Which is my point. What I don’t like about this rule is that it’s defeatist. My rule is different; it’s that you should pull out the camera whenever you can, and then go find the pictures that are worthy of being taken. This rule is, in fact, in direct conflict with the first rule, which says you should be shooting every day, because it’s telling you not to shoot unless conditions are perfect.
Me? I shoot whenever I CAN shoot, given I have a “real” job and a life and all of the complexities that keep me away from the camera. I’ve been trying, frankly, to get to Mono Lake for three years now and still haven’t seen the damn thing, much less photographed it. Maybe in 2010. Think I’m going to only take the camera if I can do the golden hour dance? Fat chance. If I can get there, I’ll have my gear in hand and find shots worthy of being there for.
Or maybe not. Some days it happens. But as in my Teton’s trip, if I’d followed the common wisdom of only shooting in the edges of the day and avoiding the glare of mid-day, I’d have zero shots of the Tetons. I broke the rules going for my aspen foliage shots, too, and while I threw out almost all of the shots, I kept one, which is better than ZERO.

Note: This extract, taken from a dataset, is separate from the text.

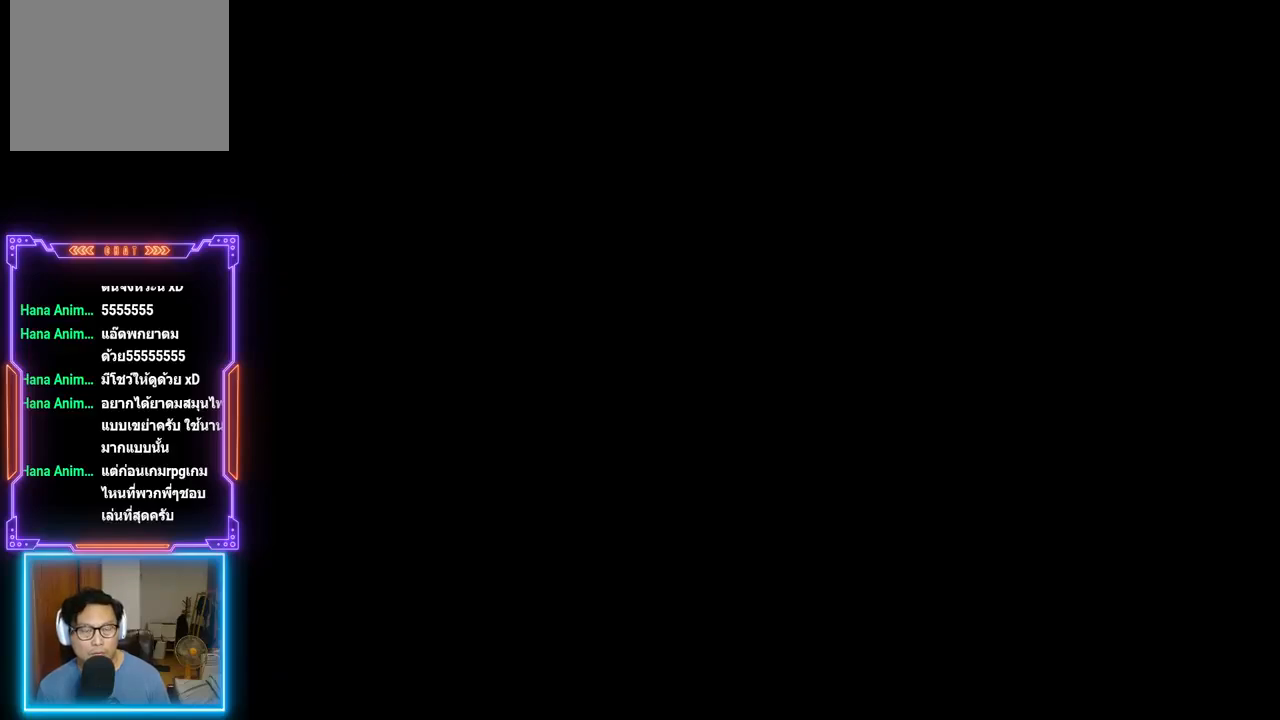
{"buttons": ["DPAD_LEFT"], "events": [[33, "DPAD_LEFT", "down"]]}
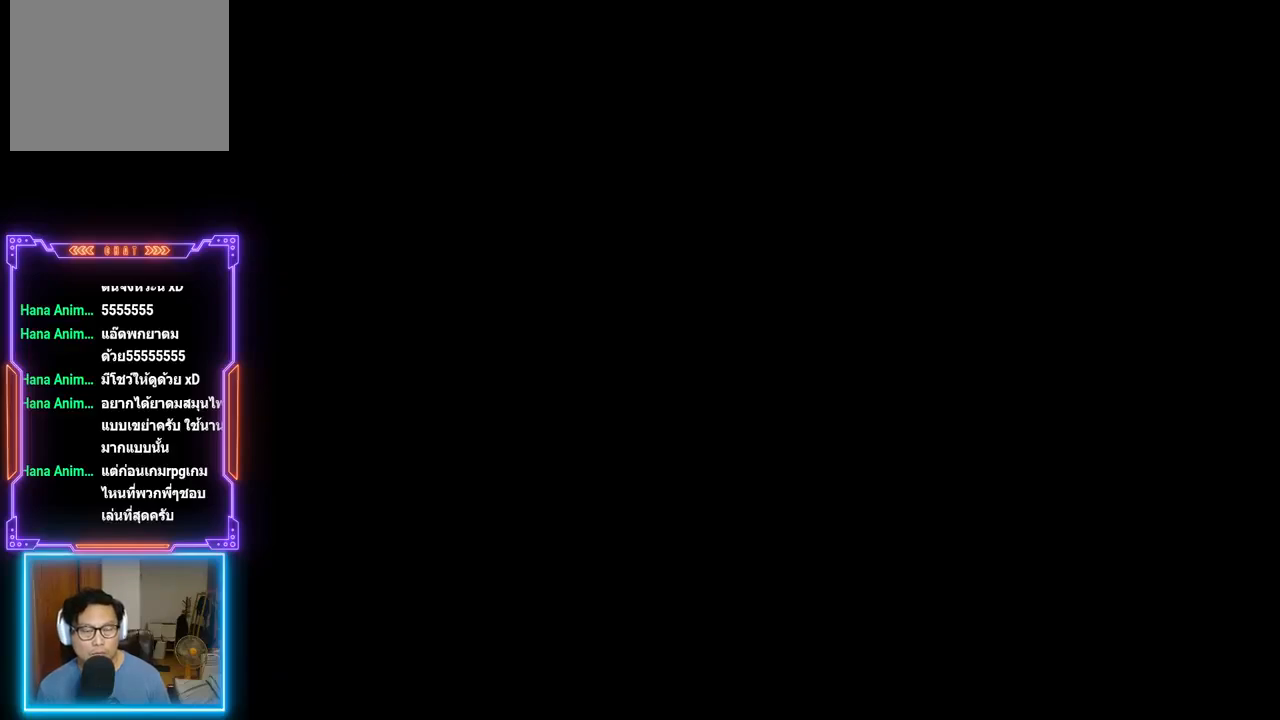
{"buttons": ["DPAD_LEFT"], "events": []}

So here’s why these three rules are wrong: it’s not about shooting bad shots every day just to be shooting, it’s about working on your craft on a regular basis to become a better photographer, but not working so much you grow to hate doing it. It’s not about “shooting manual”, it’s about being in control of your camera and bending it to your will to get the image you see, not the image the camera wants to hand you. And it’s not about the Golden Hour (although, dammit, if you can do it, do it!), because if you wait until conditions are perfect to shoot images, you own’t shoot very often. It’s about thinking about how, when you do pull out the camera, to take images that are up to your standards.
The “Golden Hour” rule really bothers me, because there’s an implicit “it’s okay to not bother” approval given. It’s never okay to not try; it’s okay to fail, it’s okay to throw out 100% of the day’s shoot if what you try didn’t work — but it’s never okay to not try.
So here are my three rules, the ones I think “we” should be telling new photographers instead of these three rules:
- Commit yourself to being the best photographer you can be. Spend as much time as you can with a camera in your hand, but spend what time you have on practicing creating the best photo you can at that time.
- Learn as much about your gear as you can, and understand how to use the capabilities to create the image you want to create.
- There’s always something worthy of a photograph if you choose to look for it. It is better to take photos at a “bad” time than take no photos waiting for a “good” time. When you take photos, take the best possible shots available rather than bad photos of what you planned to shoot. Flexibility and an open mind wins out over giving up.
I mean, seriously, who in their right mind does bird photography in a white-out fog, anyway? Wouldn’t it be better to head for the Starbucks and wait for better weather?